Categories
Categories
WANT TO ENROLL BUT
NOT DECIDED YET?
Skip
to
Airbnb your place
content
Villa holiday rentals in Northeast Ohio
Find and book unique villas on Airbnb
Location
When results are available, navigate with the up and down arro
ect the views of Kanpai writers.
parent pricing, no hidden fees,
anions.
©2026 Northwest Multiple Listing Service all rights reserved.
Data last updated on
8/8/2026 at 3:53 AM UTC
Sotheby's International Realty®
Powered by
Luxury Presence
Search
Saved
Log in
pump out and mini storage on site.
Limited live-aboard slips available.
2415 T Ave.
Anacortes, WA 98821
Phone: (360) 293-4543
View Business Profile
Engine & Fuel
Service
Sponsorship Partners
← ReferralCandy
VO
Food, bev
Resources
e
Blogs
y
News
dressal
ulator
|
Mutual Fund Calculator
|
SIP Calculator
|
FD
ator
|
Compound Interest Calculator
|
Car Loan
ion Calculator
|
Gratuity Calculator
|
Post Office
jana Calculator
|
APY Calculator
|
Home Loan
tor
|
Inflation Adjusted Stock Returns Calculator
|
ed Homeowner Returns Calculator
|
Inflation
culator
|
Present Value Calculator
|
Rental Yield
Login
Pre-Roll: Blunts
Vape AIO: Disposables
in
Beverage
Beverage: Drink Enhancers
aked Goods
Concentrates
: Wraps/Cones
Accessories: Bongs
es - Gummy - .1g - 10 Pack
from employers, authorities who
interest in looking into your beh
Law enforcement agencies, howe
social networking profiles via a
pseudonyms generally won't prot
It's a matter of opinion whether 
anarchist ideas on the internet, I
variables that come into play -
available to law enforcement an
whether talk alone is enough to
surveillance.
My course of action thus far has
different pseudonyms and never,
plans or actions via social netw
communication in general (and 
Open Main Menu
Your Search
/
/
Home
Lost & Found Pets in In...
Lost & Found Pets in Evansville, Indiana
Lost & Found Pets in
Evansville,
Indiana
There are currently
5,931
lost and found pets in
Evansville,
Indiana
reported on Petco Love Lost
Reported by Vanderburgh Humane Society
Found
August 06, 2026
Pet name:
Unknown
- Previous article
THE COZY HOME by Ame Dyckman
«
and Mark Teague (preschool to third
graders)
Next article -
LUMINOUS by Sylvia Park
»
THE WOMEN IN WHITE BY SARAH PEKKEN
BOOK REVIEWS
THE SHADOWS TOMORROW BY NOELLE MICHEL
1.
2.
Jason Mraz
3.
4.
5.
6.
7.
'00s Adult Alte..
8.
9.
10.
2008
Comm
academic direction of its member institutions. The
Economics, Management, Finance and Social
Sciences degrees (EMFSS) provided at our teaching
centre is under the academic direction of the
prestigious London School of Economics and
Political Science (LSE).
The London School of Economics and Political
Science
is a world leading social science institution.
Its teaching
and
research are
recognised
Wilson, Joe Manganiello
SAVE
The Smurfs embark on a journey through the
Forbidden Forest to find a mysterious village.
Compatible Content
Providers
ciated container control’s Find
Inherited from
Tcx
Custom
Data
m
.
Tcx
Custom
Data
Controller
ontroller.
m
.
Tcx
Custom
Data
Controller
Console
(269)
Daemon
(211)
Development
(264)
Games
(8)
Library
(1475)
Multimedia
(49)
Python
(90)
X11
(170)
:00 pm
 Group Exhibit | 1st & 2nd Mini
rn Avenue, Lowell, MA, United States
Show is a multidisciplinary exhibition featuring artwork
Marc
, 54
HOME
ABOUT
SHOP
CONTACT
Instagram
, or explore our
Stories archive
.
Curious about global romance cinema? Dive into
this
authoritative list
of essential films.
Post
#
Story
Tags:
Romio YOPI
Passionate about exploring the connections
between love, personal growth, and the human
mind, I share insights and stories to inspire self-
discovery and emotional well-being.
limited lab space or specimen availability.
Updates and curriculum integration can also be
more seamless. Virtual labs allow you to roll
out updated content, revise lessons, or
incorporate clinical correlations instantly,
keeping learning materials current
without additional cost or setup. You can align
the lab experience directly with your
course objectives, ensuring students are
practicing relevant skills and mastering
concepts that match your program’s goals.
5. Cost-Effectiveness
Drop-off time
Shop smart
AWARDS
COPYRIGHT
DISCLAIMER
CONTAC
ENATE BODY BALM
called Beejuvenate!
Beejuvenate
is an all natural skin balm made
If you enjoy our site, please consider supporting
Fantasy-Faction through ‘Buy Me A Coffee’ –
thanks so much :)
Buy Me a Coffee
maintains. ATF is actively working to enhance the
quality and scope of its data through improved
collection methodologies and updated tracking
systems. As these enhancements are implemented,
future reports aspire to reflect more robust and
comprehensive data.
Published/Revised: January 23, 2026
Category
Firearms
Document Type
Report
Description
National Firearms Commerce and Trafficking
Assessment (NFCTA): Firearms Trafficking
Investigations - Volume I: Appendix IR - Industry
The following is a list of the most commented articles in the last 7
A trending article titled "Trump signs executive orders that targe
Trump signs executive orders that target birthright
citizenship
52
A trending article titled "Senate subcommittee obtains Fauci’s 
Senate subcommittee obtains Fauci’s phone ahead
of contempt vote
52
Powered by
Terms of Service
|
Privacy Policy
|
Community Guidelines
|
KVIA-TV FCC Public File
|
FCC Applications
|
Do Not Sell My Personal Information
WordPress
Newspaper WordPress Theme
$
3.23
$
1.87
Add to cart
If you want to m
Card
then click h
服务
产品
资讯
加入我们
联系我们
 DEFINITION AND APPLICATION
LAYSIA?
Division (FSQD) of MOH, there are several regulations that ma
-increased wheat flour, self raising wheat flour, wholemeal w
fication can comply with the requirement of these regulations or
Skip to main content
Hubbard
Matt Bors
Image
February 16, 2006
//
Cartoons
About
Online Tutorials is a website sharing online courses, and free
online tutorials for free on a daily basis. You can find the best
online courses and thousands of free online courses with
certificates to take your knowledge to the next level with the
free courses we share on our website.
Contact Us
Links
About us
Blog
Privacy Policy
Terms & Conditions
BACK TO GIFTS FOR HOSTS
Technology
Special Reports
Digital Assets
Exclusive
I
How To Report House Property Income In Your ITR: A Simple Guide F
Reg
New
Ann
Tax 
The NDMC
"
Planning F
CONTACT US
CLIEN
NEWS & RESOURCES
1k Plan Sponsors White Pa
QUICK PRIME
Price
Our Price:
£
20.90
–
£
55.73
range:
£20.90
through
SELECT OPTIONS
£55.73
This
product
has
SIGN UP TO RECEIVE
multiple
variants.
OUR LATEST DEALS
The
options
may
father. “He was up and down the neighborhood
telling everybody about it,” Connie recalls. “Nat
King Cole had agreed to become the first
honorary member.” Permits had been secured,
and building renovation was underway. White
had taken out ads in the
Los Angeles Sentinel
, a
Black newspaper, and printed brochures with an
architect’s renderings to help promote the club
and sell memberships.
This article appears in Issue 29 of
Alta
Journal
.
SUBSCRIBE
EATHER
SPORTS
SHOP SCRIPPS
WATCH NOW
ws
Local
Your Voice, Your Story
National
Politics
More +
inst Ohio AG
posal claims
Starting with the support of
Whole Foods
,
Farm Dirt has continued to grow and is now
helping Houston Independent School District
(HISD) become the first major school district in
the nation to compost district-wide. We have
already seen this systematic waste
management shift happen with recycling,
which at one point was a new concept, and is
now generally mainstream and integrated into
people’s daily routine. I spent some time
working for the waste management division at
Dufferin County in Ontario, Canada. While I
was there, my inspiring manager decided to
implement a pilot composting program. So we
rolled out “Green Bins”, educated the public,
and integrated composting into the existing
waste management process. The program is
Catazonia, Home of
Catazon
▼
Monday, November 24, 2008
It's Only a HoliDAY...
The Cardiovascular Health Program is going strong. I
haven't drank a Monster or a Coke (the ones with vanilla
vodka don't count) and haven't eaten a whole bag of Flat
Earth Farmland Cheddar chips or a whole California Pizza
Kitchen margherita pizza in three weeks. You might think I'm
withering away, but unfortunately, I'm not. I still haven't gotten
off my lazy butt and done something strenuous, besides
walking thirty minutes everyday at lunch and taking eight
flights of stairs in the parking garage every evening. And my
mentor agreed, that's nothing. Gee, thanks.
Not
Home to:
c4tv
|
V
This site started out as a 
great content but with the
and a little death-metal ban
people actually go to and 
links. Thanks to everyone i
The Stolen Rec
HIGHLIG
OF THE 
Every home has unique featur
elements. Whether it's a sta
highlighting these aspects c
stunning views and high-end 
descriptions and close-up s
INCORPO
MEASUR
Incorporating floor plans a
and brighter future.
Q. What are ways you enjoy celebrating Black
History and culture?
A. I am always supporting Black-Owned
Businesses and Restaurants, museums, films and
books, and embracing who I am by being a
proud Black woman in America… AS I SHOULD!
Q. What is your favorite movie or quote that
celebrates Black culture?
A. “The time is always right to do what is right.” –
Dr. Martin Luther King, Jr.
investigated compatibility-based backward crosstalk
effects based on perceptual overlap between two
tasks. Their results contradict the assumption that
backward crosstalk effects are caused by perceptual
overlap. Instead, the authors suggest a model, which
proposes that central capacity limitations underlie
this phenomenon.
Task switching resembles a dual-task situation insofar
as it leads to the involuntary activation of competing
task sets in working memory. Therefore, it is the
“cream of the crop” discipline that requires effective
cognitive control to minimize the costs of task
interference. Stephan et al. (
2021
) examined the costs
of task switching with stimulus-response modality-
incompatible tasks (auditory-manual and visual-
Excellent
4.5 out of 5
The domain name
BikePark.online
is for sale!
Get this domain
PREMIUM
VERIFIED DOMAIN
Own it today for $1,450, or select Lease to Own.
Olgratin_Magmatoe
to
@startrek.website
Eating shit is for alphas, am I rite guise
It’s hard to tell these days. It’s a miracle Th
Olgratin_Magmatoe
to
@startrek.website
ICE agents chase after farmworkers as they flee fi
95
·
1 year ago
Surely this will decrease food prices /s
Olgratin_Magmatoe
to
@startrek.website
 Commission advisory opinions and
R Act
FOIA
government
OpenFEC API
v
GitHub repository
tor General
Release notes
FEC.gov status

• [TO DO] Starting with the line that contains "ICE agents chase", output every line through the end of the listing above, unchanged.

• [RESPONSE FOR THIS EXERCISE]
ICE agents chase after farmworkers as they flee fi
95
·
1 year ago
Surely this will decrease food prices /s
Olgratin_Magmatoe
to
@startrek.website
 Commission advisory opinions and
R Act
FOIA
government
OpenFEC API
v
GitHub repository
tor General
Release notes
FEC.gov status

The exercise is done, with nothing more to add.